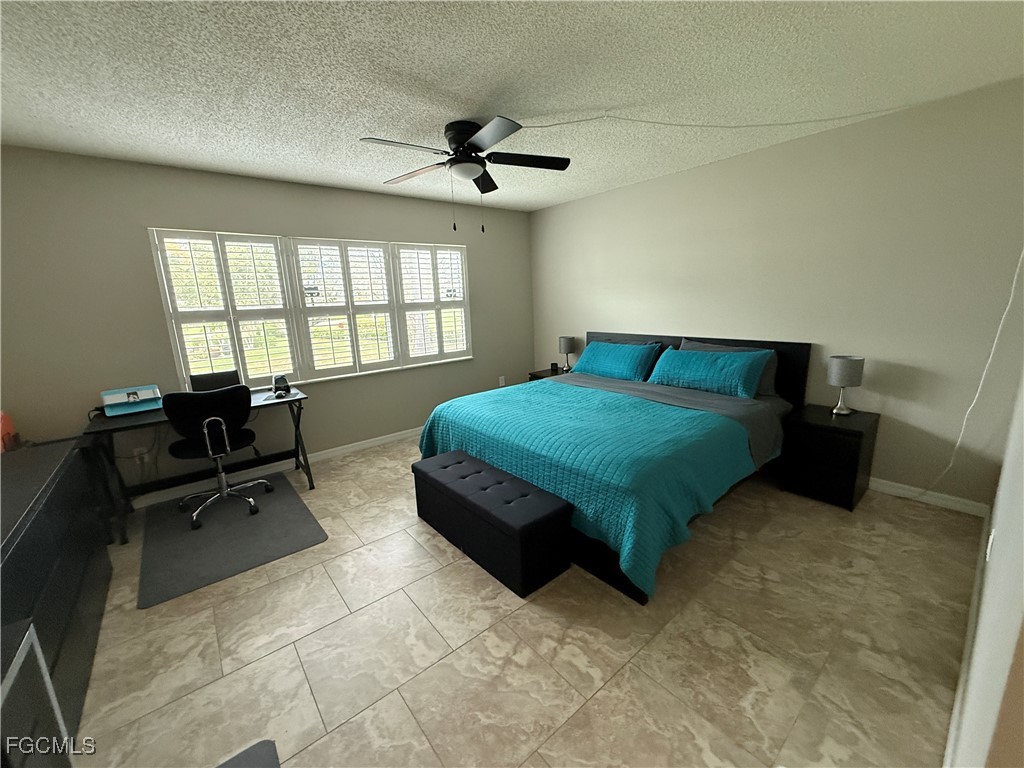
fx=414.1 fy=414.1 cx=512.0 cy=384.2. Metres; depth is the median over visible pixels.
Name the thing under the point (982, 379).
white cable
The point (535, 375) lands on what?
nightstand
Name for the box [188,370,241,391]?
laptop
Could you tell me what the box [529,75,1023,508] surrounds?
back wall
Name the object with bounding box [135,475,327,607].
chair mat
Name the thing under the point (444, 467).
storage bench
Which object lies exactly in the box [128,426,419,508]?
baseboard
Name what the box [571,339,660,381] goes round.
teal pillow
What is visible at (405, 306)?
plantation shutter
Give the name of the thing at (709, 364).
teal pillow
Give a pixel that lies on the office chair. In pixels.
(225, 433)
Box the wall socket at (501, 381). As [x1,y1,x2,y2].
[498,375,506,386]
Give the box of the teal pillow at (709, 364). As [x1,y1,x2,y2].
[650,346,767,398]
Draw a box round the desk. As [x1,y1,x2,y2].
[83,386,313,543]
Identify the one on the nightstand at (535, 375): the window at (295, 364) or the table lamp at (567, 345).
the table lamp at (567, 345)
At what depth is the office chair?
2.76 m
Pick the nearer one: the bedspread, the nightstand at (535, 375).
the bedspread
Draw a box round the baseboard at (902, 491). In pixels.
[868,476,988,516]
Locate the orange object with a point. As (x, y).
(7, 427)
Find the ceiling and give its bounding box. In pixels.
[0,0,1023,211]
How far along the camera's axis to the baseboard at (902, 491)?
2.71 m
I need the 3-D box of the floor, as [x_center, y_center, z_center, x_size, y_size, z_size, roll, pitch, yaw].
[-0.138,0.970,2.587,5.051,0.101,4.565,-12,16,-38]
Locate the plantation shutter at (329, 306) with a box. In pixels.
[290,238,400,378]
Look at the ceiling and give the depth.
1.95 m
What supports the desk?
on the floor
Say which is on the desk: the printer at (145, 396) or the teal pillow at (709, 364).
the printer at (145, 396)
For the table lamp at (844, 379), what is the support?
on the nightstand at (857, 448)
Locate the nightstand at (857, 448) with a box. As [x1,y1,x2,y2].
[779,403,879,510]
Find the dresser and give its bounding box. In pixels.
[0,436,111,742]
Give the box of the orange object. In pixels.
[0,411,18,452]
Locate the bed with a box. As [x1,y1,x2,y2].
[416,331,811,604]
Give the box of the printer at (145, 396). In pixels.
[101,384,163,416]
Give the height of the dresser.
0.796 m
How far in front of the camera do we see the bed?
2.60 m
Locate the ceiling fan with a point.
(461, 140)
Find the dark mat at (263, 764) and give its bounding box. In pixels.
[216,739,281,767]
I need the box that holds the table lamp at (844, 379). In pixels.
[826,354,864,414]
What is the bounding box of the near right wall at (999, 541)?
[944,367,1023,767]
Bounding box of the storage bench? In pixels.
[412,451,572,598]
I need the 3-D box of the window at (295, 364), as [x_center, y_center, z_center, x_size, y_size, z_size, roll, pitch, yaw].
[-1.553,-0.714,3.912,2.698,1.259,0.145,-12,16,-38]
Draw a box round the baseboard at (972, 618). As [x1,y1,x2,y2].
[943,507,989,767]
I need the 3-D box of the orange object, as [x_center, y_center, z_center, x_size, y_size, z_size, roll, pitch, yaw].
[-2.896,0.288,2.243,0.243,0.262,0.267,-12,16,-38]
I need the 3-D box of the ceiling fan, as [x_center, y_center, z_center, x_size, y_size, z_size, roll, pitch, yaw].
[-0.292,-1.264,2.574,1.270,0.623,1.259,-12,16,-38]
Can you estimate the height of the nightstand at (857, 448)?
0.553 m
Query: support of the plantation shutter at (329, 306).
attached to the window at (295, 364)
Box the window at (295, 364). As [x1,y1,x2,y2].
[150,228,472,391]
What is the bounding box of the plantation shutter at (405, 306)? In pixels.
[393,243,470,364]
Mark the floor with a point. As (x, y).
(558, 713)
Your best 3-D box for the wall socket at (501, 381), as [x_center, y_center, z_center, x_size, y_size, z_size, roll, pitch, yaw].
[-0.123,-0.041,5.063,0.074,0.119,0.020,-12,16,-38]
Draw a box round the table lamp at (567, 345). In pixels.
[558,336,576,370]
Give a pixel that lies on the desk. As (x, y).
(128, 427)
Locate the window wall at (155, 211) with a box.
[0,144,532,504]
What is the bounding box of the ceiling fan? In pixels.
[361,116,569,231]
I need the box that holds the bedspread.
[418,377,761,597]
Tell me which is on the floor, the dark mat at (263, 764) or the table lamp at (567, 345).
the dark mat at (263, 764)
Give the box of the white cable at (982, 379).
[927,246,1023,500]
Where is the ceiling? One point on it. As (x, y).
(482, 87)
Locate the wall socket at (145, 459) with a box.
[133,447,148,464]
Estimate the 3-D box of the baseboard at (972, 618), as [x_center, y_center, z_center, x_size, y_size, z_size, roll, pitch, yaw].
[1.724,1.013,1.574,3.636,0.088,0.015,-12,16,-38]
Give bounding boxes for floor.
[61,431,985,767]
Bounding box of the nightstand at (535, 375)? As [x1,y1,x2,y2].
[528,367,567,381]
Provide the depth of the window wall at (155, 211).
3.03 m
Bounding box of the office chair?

- **Task directions**: Give the records a second time exactly, keeping the images out.

- **Response box**:
fx=414.1 fy=414.1 cx=512.0 cy=384.2. Metres; depth is the median over visible pixels.
Name the thing under the point (982, 379).
white cable
The point (535, 375) lands on what?
nightstand
Name for the box [188,370,241,391]?
laptop
Could you tell me what the box [529,75,1023,508] surrounds?
back wall
Name the object with bounding box [135,475,327,607].
chair mat
Name the thing under the point (444, 467).
storage bench
Which object lies exactly in the box [128,426,419,508]?
baseboard
Name what the box [571,339,660,381] goes round.
teal pillow
What is visible at (405, 306)?
plantation shutter
Give the name of the thing at (709, 364).
teal pillow
Give a pixel that lies on the office chair. In pixels.
(225, 433)
Box the wall socket at (501, 381). As [x1,y1,x2,y2].
[498,375,506,386]
Give the box of the teal pillow at (709, 364). As [x1,y1,x2,y2].
[650,346,767,398]
Draw a box round the desk. As [x1,y1,x2,y2].
[83,386,313,543]
Identify the one on the nightstand at (535, 375): the window at (295, 364) or the table lamp at (567, 345).
the table lamp at (567, 345)
At what depth is the office chair?
2.76 m
Pick the nearer one: the bedspread, the nightstand at (535, 375).
the bedspread
Draw a box round the baseboard at (902, 491). In pixels.
[868,476,988,516]
Locate the orange object with a point. As (x, y).
(7, 427)
Find the ceiling and give its bounding box. In pixels.
[0,0,1023,211]
How far along the camera's axis to the baseboard at (902, 491)?
2.71 m
I need the 3-D box of the floor, as [x_center, y_center, z_center, x_size, y_size, z_size, roll, pitch, yaw].
[-0.138,0.970,2.587,5.051,0.101,4.565,-12,16,-38]
Locate the plantation shutter at (329, 306) with a box. In pixels.
[290,238,400,378]
Look at the ceiling and give the depth.
1.95 m
What supports the desk?
on the floor
Say which is on the desk: the printer at (145, 396) or the teal pillow at (709, 364).
the printer at (145, 396)
For the table lamp at (844, 379), what is the support?
on the nightstand at (857, 448)
Locate the nightstand at (857, 448) with a box. As [x1,y1,x2,y2].
[779,403,879,510]
Find the dresser and give its bounding box. In pixels.
[0,436,111,742]
Give the box of the orange object. In pixels.
[0,411,18,452]
Locate the bed with a box. As [x1,y1,x2,y2].
[416,331,811,604]
Give the box of the printer at (145, 396). In pixels.
[101,384,163,416]
Give the height of the dresser.
0.796 m
How far in front of the camera do we see the bed?
2.60 m
Locate the ceiling fan with a point.
(461, 140)
Find the dark mat at (263, 764) and give its bounding box. In pixels.
[216,739,281,767]
I need the box that holds the table lamp at (844, 379). In pixels.
[826,354,864,414]
What is the bounding box of the near right wall at (999, 541)?
[944,367,1023,767]
Bounding box of the storage bench? In pixels.
[412,451,572,598]
I need the 3-D box of the window at (295, 364), as [x_center, y_center, z_center, x_size, y_size, z_size, roll, pitch, yaw].
[-1.553,-0.714,3.912,2.698,1.259,0.145,-12,16,-38]
Draw a box round the baseboard at (972, 618). As [x1,y1,x2,y2].
[943,507,989,767]
I need the 3-D box of the orange object, as [x_center, y_center, z_center, x_size, y_size, z_size, roll, pitch, yaw].
[-2.896,0.288,2.243,0.243,0.262,0.267,-12,16,-38]
I need the 3-D box of the ceiling fan, as [x_center, y_center, z_center, x_size, y_size, z_size, roll, pitch, yaw].
[-0.292,-1.264,2.574,1.270,0.623,1.259,-12,16,-38]
Can you estimate the height of the nightstand at (857, 448)?
0.553 m
Query: support of the plantation shutter at (329, 306).
attached to the window at (295, 364)
Box the window at (295, 364). As [x1,y1,x2,y2].
[150,228,472,391]
What is the bounding box of the plantation shutter at (405, 306)? In pixels.
[393,243,470,364]
Mark the floor with a point. As (x, y).
(558, 713)
Your best 3-D box for the wall socket at (501, 381), as [x_center, y_center, z_center, x_size, y_size, z_size, roll, pitch, yaw].
[-0.123,-0.041,5.063,0.074,0.119,0.020,-12,16,-38]
Draw a box round the table lamp at (567, 345). In pixels.
[558,336,576,370]
Give a pixel that lies on the desk. As (x, y).
(128, 427)
Locate the window wall at (155, 211) with a box.
[0,144,532,504]
What is the bounding box of the ceiling fan? In pixels.
[361,116,569,231]
I need the box that holds the bedspread.
[418,377,761,597]
Tell me which is on the floor, the dark mat at (263, 764) or the table lamp at (567, 345).
the dark mat at (263, 764)
Give the box of the white cable at (982, 379).
[927,246,1023,500]
Where is the ceiling? One point on it. As (x, y).
(482, 87)
Locate the wall socket at (145, 459) with a box.
[133,447,148,464]
Estimate the 3-D box of the baseboard at (972, 618), as [x_center, y_center, z_center, x_size, y_size, z_size, roll, pitch, yaw].
[1.724,1.013,1.574,3.636,0.088,0.015,-12,16,-38]
Give bounding boxes for floor.
[61,431,985,767]
Bounding box of the nightstand at (535, 375)? As [x1,y1,x2,y2].
[528,367,567,381]
Provide the depth of the window wall at (155, 211).
3.03 m
Bounding box of the office chair?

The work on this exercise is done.